I make my way down the last few rungs to ordinary gravity, then to room 03 and its narrow bed. Someone made this bed for me. I wonder who it was. I lie down and close my eyes. I stick my hands in my pants. I pull them out. I sit up. “Tell me everything else you know about this Kodiak Celius.”
“Most information about him is privileged,” OS responds.
“Connect me with mission control.”
“Communications with Earth are temporarily unavailable due to solar activity.”
“Notify me as soon as communications are available, and once they are, immediately download an update on relations between Dimokratía and Fédération,” I say. A moment pass
es before I continue. “Kodiak. Is he . . . like me?”
“If you are referring to his age, like you he was selected from among the seventeen-year-olds in his class. Given what astrobiologists know about the quantity of radiation your bodies will receive in outer space, seventeen was determined to be the optimal age for the crew. Any younger and you would have been likelier to make fatal mistakes in navigation or negotiation. Any older and you would have had unacceptable likelihood of dying of a malignant tumor, with Rover as your only option for crude medical treatment. Current analysis gives an eight percent chance that radiation-caused cancer is what incapacitated Minerva, making that one of the most likely outcomes, second only to gas poisoning.”
Even with the best social engineering, AI personalities contain currents of callousness. Lucky for me, life in my family trained me well to cope with that. “Got it.”
A pitying tone enters OS’s words. “Spacefarer Celius turned eighteen while on board, but you’re nearer eighteen than seventeen, too. You have your own separate routines scheduled in by your respective countries. There is no reason you cannot train effectively in isolation for the eventual rescue of Minerva.”
“Bullshit. This isn’t about meeting up for tea and gossip. This is about our survival.
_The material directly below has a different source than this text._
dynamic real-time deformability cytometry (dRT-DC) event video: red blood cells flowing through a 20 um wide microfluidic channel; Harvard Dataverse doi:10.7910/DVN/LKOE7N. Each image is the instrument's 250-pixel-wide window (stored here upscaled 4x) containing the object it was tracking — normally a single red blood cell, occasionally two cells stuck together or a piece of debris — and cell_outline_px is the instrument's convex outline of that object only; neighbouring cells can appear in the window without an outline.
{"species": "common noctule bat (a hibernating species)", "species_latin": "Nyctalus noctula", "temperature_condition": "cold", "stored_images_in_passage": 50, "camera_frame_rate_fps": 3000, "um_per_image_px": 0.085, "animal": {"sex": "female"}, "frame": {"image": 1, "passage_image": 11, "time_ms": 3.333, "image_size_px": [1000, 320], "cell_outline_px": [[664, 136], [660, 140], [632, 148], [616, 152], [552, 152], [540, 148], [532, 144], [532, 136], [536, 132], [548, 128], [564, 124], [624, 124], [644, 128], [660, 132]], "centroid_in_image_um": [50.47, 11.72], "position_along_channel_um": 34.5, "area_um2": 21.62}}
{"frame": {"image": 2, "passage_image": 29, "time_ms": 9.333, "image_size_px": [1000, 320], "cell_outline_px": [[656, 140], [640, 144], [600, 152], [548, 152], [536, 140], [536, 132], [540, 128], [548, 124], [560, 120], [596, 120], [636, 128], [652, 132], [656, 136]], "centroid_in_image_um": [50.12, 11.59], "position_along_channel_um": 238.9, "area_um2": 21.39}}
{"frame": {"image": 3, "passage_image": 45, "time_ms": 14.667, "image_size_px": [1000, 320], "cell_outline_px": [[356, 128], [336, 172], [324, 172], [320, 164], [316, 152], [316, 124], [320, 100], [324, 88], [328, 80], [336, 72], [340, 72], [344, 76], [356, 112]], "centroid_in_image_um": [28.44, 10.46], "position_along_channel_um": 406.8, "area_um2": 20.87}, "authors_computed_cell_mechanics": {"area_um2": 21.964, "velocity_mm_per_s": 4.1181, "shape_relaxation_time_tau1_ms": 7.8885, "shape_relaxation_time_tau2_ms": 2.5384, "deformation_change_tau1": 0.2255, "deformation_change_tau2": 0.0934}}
Remind Kodiak that I’m the only game in town if he’s hoping for any human contact whatsoever. Remind him that loneliness will wreck anyone eventually. That even the most tundra-hardened soldier trained in survivialism and hand-to-hand combat can die of it.”
“I relayed your message, using your exact language. I will note, though, that I am engineered to provide social sustenance—”
“Let me guess, no response from Kodiak?”
“You are correct.”
I stretch out on the bunk, even within my anger enjoying the sensation of muscles that no longer cramp and clutch. I press my hands over my eyes. You’re in outer space, where you’ve always dreamed to be, I remind myself. You are rescuing your sister. You are the pride of your family and the hope of Fédération. Millions want to be you.
I place my feet on the ground to get the blood circulating. I must have caught Rover by surprise; it squeaks. “I guess I’ll be dining on my own today, while I review the harvesting training reels. What’s the plat du jour, madame?”